Today, one of my best girlfriends from college is getting married in Virginia. When she first told me about the engagement, she prefaced it with “I know it’s not easy for you to travel back and forth, but I would really love it if you could be there, but I also understand if it’s not possible.” My heart broke. I tried. I spent hours searching for the cheapest of cheap flights. I tried arranging my schedule to make it possible. Despite my best efforts, the writing was on the wall: I wasn’t going to be able to make it.
In 2011, I missed two of my other friends’ weddings in the states as well. To be totally honest, I knew I was going to miss them when I decided to move here and it didn’t completely bother me. I was so overwhelmed by all of my friends getting engaged and then married so close to each other that the idea of not going to the last two weddings (of four that year) of 2011 was sort of a relief. Not having to find a dress, find a date (because James never wanted to go to these things with me), then field questions about why I’m still not in a serious relationship and conversations about MORE people getting engaged and/or having babies. I was so over it. Coming here when I did took the pressure off of me to be involved and present in all those f*cking weddings…
It wasn’t that I was not happy for my friends. They think they’ve found their one and only, they see a life of ever-lasting marital bliss for themselves, and that’s just great. For them. I just couldn’t wrap my head around it. We were so young. 26. So. Young.
At that time, right before moving here, I was in a pretty negative place in my life.
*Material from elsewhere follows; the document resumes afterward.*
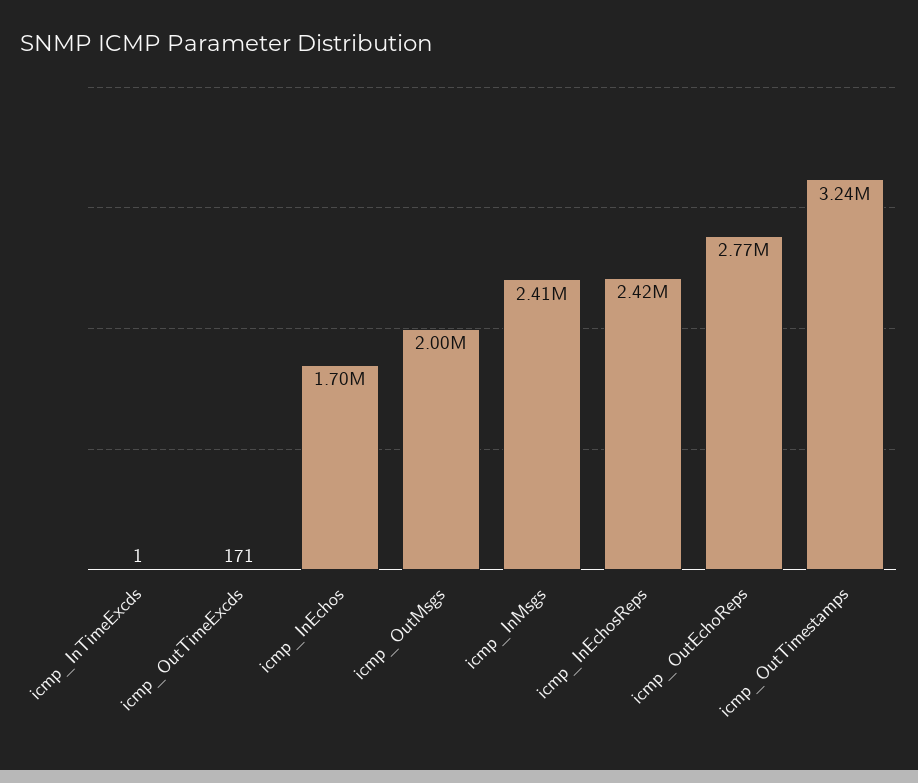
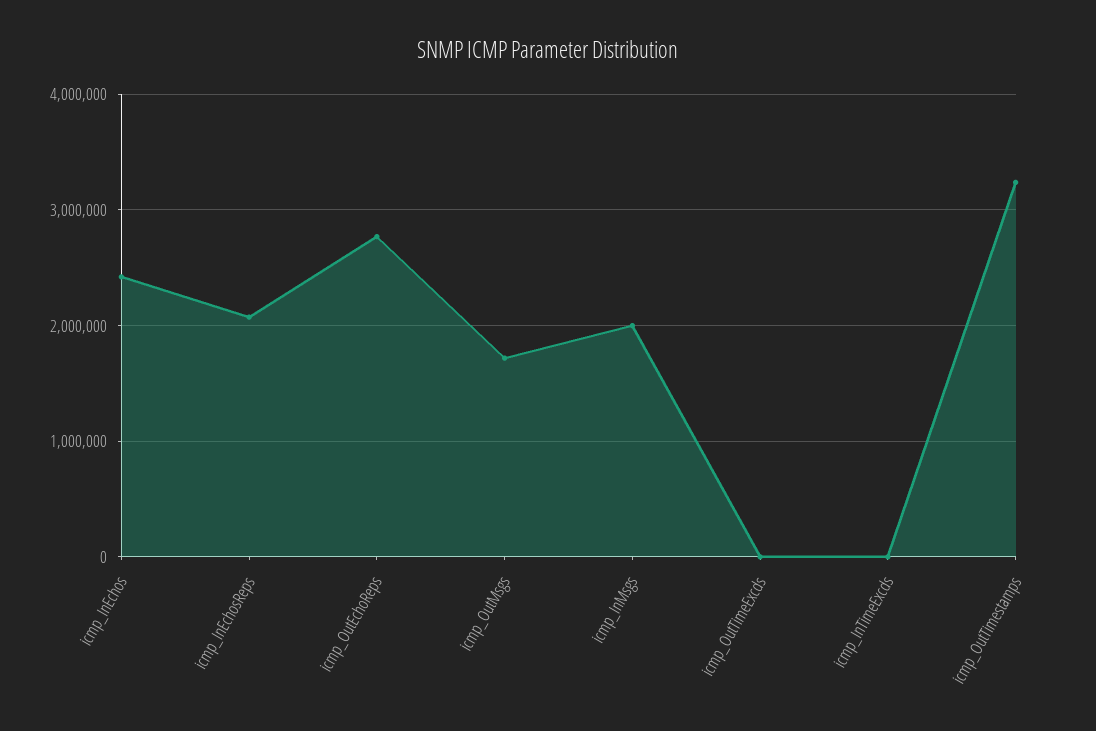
icmp_InEchos: 1700000 -> 2400000
icmp_OutMsgs: 2000000 -> 1700000
icmp_InMsgs: 2410000 -> 2000000
icmp_InEchosReps: 2420000 -> 2100000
I was not working, my “relationship” was sucking the life out of me, my friends seemed to have it all figured out, I was drowning in debt, and my family was putting an exorbitant amount of pressure on me to have my life together. I look at pictures of me from that time and I was even slightly overweight; I was eating my emotions and stress, and it wasn’t working for me. The only thing I could do to feel like I had control was bury my head in fiction novels for grad school and get good grades. Then, in one fell-swoop I took the control of my life back by making the decision to move. To leave everything that was wrong with my life behind and start fresh. Some may have thought I was running away; I choose to look at it as running toward something better.
Now, almost two years after moving here (my anniversary is at the end of July), it is still the bet decision I have ever made for myself. But, there are moments, like these, where I am a little sad that being here means giving up being at important life events for my good friends. Weddings, birthdays, baby births, good times, hard times. The best I can do is be available on skype. But, is that enough?
As a little girl, I was never the type to imagine big elaborate weddings in reception halls with 6-tier cakes and princess sparkly dresses. When I pictured my wedding, I saw me and my unknown groom-to-be, our two sets of parents, my best friend, his best friend and a rabbi. On a beach. I was always wearing a pretty white bathing suit with a white sheer, long-sleeve, v-neck, shirt/dress/cover-up thing and a long long string of pearls wrapped around my neck, hair down with flowers in my hair, bare-foot. Then, for the “reception,” we would have a bonfire bar-be-que on the beach until the wee hours to which everyone was invited. Bring your guitars! Bring your beach blankets! Bring your playlists! And someone bring marshmallows for toasting over the fire, for the love of G-d!
Being here, makes me think that this dream is actually possible. But, I acknowledge that my nearest and dearest in the states probably won’t be able to be part of it. It’s the price you pay for happiness. Nothing can ever be too perfect, or the universe will restore the balance.